22 days in the Arctic C. w artists/scientists. Porous writing. New conditions. What’s happening up there? In here? Polarity, prose.
About this project
I’ve been given the opportunity (in the form of an unpaid residency) to travel to the Arctic Circle,http://www.thearcticcircle.org/#. The October 2016 expedition is a gathering of artists, scientists, educators and innovators who will sail together on a traditionally-rigged Barquentine for three weeks, just 10 degrees from the north pole.
As a kid who fed myself on Treasure Island, then wrote a college thesis using pirates to wonder about radical queer subjectivities, then later volunteered at the SF Maritime Museum slopping paint on historic boats, this is a beyond-wild opportunity.
My creative work has always pushed into new frontiers of language and experience. Often this means spaces that are hard to occupy. Some examples are: a body whose gender is motley–ie not comfortably male OR female; 19th century San Francisco during the Gold Rush; the pink heat of the Mojave desert. Next the Arctic–where I’m hoping bergs of meaning and non-meaning might collide in a sentient slush.
Here at the brink of departure, with a world melting or at very least transitioning–I’m wondering about my own fantasies. About fantasies in general. What’s their possibility, their beyond-monetary cost?
While on board, I plan to write an autofiction-like novella titled: “That Damned White Arctic Killed My Time” (borrowed from a Hart Crane poem). But what will working in a small cabin, with limited-to-no daylight, no internet, low electricity, etc. actually mean?

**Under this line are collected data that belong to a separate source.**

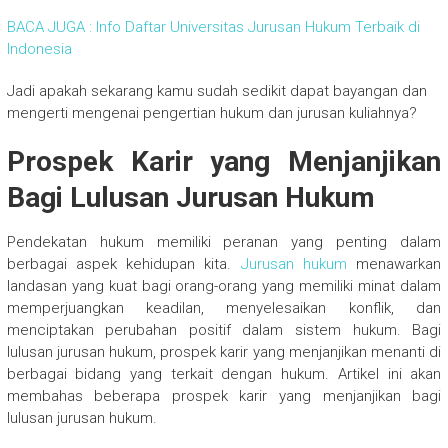
BACA JUGA : Info Daftar Universitas Jurusan Hukum Terbaik di
Indonesia
Jadi apakah sekarang kamu sudah sedikit dapat bayangan dan
mengerti mengenai pengertian hukum dan jurusan kuliahnya?
Prospek Karir yang Menjanjikan
Bagi Lulusan Jurusan Hukum
Pendekatan hukum memiliki peranan yang penting dalam
berbagai aspek kehidupan kita.
Jurusan hukum
menawarkan
landasan yang kuat bagi orang-orang yang memiliki minat dalam
memperjuangkan keadilan, menyelesaikan konflik, dan
menciptakan perubahan positif dalam sistem hukum. Bagi
lulusan jurusan hukum, prospek karir yang menjanjikan menanti di
berbagai bidang yang terkait dengan hukum. Artikel ini akan
membahas beberapa prospek karir yang menjanjikan bagi
lulusan jurusan hukum.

Art that’s left the deepest mark in me–that’s most changed my personhood, my sense of being in the world, is work that scrimshaws the interior. Limiting myself to handwritten journals, moving around the deck as a porous body, testing fantasy space against whatever I might actually encounter, locating “self” on a moving ship, in terrain that is itself in great and traumatic flux–these conditions will shape the work completely.
On return, I’ll print a limited edition book from whatever comes. A work that is ongoing, corporeal, material, curious about and vulnerable to a planet full of “us”…?

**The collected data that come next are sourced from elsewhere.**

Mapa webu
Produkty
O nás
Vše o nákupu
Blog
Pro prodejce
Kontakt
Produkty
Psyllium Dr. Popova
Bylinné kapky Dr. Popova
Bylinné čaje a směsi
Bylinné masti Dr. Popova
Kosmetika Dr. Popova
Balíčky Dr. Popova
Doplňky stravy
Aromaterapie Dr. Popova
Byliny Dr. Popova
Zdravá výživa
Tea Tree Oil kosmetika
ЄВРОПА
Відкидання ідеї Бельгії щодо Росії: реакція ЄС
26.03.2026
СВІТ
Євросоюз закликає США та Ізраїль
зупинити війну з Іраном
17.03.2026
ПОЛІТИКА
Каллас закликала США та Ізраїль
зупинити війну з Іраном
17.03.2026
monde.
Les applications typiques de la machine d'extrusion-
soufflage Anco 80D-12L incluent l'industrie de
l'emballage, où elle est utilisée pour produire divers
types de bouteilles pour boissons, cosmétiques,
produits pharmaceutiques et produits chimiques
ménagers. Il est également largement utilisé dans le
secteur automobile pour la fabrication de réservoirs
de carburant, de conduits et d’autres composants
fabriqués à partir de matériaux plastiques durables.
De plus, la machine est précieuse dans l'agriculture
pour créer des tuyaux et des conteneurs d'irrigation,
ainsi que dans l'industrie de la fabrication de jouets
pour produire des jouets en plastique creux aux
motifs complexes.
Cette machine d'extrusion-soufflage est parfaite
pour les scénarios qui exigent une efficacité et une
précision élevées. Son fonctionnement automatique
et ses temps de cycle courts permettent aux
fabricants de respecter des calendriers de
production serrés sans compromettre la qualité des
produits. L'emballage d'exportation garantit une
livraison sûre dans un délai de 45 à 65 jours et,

Quick rundown of costs: Trip fees – $6300; Travel to and from Longyearben – $1750; expedition gear/supplies – $500; That Damned White Arctic Killed My Time book – $2000.
The residency starts in Longyearben, Norway (the only 365 day/year inhabited town in the Arctic Circle). From there we enter the International Territory of Svalbard–an archipelago of islands that’s a breeding ground for wildlife (including polar bears + arctic foxes). Maybe most important as an experience frame–the 24 hr/day “polar night” begins on October 26th, so we’ll be working directly in its shade or twilight.
Risks and challenges
Invited to a Polar bear dinner date, but only 1 plate. Scurvy. Seasickness from ALL THE WRITING.